* TASK DIRECTIONS: Copy the lines below verbatim, starting with the line that contains "Q: Are there either glasses" and continuing through the last line, both included. Leave out the pictures.

* DATA FOR THIS EXERCISE:
..............................
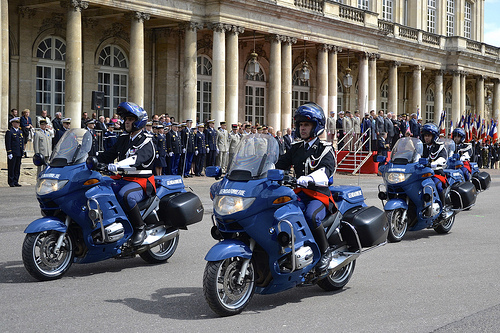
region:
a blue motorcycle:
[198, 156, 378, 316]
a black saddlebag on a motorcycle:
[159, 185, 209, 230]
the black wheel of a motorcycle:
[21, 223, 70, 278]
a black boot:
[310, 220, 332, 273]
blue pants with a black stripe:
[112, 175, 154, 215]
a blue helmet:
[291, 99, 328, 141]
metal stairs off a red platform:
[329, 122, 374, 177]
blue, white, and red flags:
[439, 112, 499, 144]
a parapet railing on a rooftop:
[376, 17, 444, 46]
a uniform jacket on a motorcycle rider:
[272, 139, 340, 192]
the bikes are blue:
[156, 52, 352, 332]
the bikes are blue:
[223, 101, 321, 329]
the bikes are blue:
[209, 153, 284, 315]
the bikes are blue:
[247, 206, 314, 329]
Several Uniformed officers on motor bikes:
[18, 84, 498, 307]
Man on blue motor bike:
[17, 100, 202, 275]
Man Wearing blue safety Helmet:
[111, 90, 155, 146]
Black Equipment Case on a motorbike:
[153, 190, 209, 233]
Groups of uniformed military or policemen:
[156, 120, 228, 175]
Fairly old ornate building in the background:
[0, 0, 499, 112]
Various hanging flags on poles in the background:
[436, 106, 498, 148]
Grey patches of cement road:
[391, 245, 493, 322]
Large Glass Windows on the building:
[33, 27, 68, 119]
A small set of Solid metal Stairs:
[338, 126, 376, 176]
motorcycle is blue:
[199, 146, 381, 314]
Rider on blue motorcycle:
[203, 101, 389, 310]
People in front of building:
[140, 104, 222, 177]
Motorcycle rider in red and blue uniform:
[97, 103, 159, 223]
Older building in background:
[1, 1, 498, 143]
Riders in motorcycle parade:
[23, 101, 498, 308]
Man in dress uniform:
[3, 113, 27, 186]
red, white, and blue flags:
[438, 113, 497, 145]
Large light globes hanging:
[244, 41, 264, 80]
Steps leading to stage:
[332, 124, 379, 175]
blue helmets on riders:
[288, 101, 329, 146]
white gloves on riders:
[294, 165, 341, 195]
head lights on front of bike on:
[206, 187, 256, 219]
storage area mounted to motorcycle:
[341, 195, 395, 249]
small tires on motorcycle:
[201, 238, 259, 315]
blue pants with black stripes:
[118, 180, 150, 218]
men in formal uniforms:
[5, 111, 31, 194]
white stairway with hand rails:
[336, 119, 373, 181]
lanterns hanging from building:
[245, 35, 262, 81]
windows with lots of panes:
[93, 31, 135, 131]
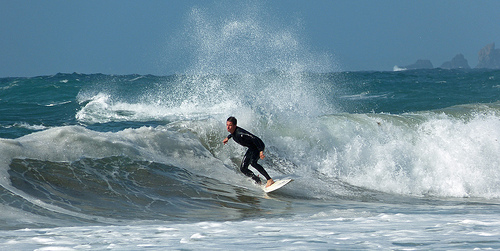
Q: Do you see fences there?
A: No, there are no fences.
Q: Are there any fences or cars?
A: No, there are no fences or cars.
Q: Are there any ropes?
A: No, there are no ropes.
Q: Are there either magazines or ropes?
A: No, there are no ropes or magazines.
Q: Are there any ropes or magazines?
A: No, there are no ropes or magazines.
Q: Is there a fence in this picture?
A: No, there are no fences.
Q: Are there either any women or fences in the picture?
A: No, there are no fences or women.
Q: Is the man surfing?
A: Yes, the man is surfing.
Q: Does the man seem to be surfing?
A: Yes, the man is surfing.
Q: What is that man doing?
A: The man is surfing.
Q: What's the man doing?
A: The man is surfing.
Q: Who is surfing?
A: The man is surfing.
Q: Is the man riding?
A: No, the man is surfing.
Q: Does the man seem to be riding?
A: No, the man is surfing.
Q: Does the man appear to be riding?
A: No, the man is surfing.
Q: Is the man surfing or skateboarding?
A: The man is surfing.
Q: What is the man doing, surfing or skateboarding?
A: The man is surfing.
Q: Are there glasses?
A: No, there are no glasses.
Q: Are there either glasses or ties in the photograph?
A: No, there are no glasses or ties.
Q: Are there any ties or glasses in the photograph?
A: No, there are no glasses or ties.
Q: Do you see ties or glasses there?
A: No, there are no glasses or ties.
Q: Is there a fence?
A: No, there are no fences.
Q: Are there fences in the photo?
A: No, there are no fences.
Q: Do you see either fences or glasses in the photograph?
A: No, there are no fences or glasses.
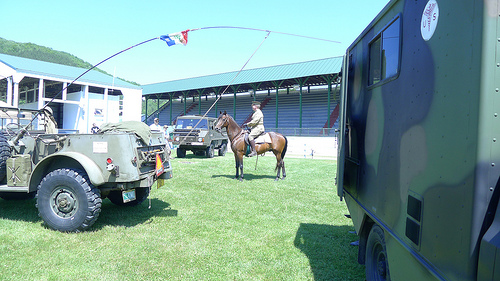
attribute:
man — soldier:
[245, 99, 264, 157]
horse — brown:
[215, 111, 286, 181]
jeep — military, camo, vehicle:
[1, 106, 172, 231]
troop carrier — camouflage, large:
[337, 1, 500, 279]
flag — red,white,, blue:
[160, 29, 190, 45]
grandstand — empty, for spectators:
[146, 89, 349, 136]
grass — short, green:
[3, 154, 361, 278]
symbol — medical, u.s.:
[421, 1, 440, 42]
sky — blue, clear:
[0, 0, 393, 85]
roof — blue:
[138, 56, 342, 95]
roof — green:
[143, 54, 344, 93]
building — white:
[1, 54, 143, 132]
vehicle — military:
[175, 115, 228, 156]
..............................
* YOUR RESPONSE:
Q: Are there either glasses or ties in the photograph?
A: No, there are no glasses or ties.
Q: Are there any ties or glasses in the photograph?
A: No, there are no glasses or ties.
Q: Do you see ties or glasses there?
A: No, there are no glasses or ties.
Q: Is there a fence?
A: No, there are no fences.
Q: Are there fences in the photo?
A: No, there are no fences.
Q: Do you see either fences or glasses in the photograph?
A: No, there are no fences or glasses.
attribute:
man — soldier:
[245, 99, 264, 157]
horse — brown:
[215, 111, 286, 181]
jeep — military, camo, vehicle:
[1, 106, 172, 231]
troop carrier — camouflage, large:
[337, 1, 500, 279]
flag — red,white,, blue:
[160, 29, 190, 45]
grandstand — empty, for spectators:
[146, 89, 349, 136]
grass — short, green:
[3, 154, 361, 278]
symbol — medical, u.s.:
[421, 1, 440, 42]
sky — blue, clear:
[0, 0, 393, 85]
roof — blue:
[138, 56, 342, 95]
roof — green:
[143, 54, 344, 93]
building — white:
[1, 54, 143, 132]
vehicle — military:
[175, 115, 228, 156]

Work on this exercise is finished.